Burger King to Test Reusable Packaging

The fast food chain is making efforts toward greater sustainability.

Have you ever thought about how much paper and cardboard goes into packing up a typical fast food meal? There’s the wrapper on the burger, the box for the fries, the drink cup, and the bag it all goes in. For a single order, it’s not much, but millions of people order fast food every day. That’s a lot of paper waste on a daily basis. In an effort to dial that waste back a bit, one chain is trying to create more sustainable packaging.


Starting next year, Burger King will begin testing reusable packaging in select locations in New York, Portland, and Tokyo, with more locations to follow if all goes well. When you order food at a participating restaurant, you can opt in for reusable packaging for sandwiches, cold drinks, and hot drinks. When you’re done eating, you just bring the packaging back to the counter. One caveat, though; when you opt in for reusable packaging, you’ll need to pay a small deposit, which you’ll get back after you return everything. This is presumably to prevent customers from getting the reusable packaging and then just throwing it out like normal.
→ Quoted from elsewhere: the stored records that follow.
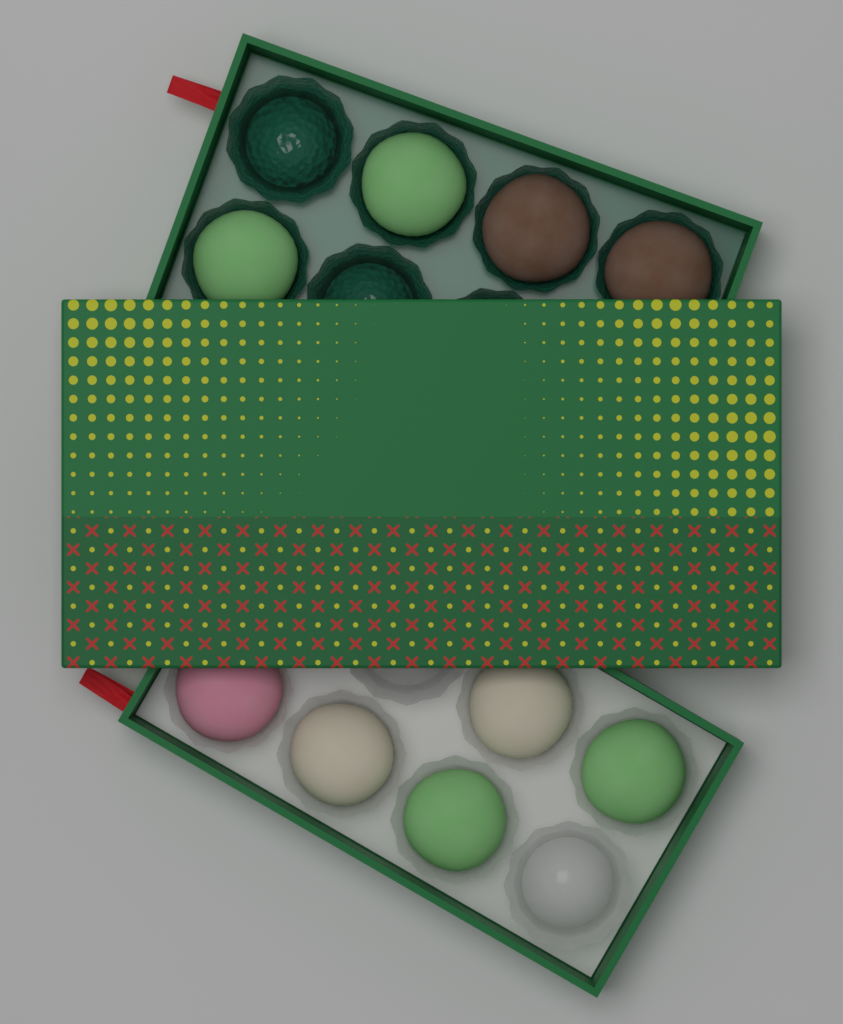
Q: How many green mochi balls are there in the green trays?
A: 4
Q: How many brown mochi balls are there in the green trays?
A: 2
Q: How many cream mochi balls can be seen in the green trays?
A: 2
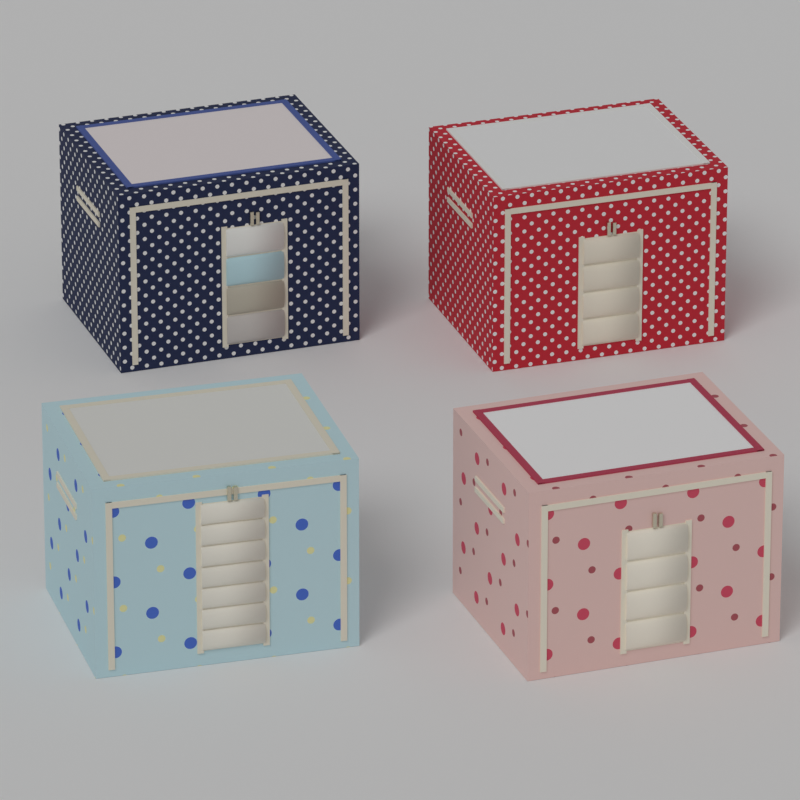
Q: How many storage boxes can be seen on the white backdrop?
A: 4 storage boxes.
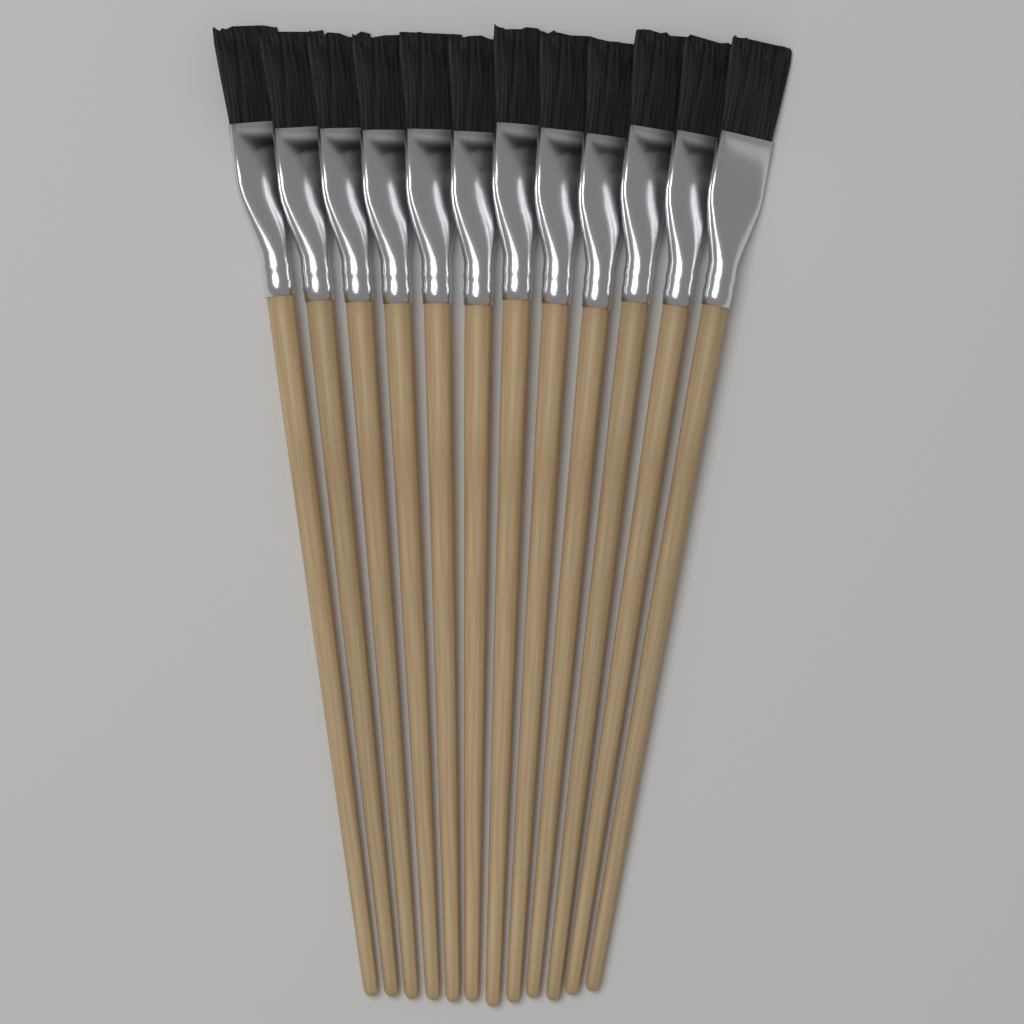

This is all being conducted in a partnership between Burger King and Loop, a zero-waste program created by TerraCycle. It’s the latest effort on the fast food chain’s part to increase its own sustainability, with previous endeavors including certified grass-fed beef, recycled paper for food packaging, and planning to recycle all paper waste from a location in the next five years. This actually isn’t the first time Loop has teamed up with a fast food chain, as their recent partnership with McDonald’s has yielded a reusable drink cup to be made available in the United Kingdom next year.